═════ TASK DATA

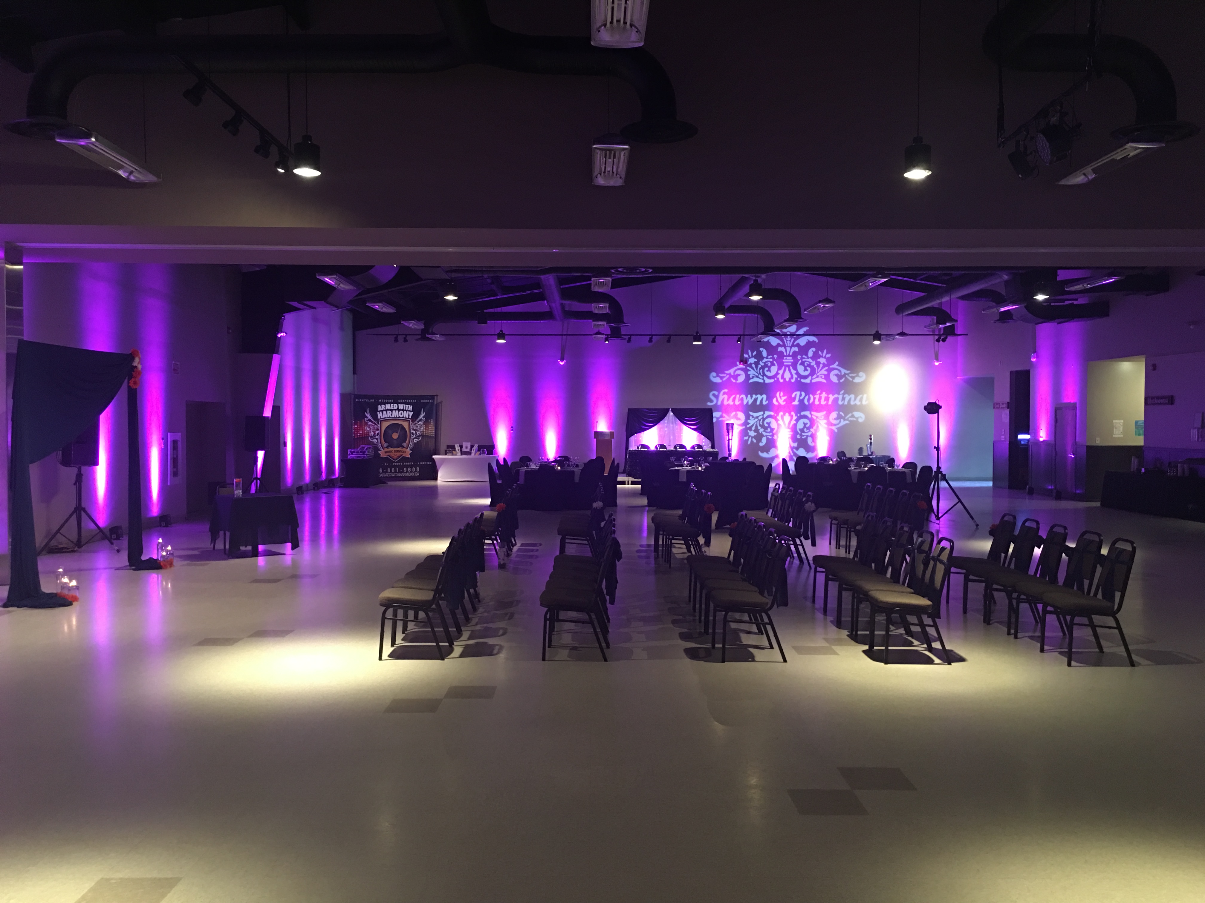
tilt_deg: -1.6
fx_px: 1010
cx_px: 602
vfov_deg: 48.2
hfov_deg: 61.7
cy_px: 452
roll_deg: -0.8
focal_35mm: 29
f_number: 2.2
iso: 50
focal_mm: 4.15
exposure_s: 1/4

══════════

» WORK ITEM:
Each entry above is to be duplicated exactly, and its pictures omitted.

» RESPONSE BOX:
tilt_deg: -1.6
fx_px: 1010
cx_px: 602
vfov_deg: 48.2
hfov_deg: 61.7
cy_px: 452
roll_deg: -0.8
focal_35mm: 29
f_number: 2.2
iso: 50
focal_mm: 4.15
exposure_s: 1/4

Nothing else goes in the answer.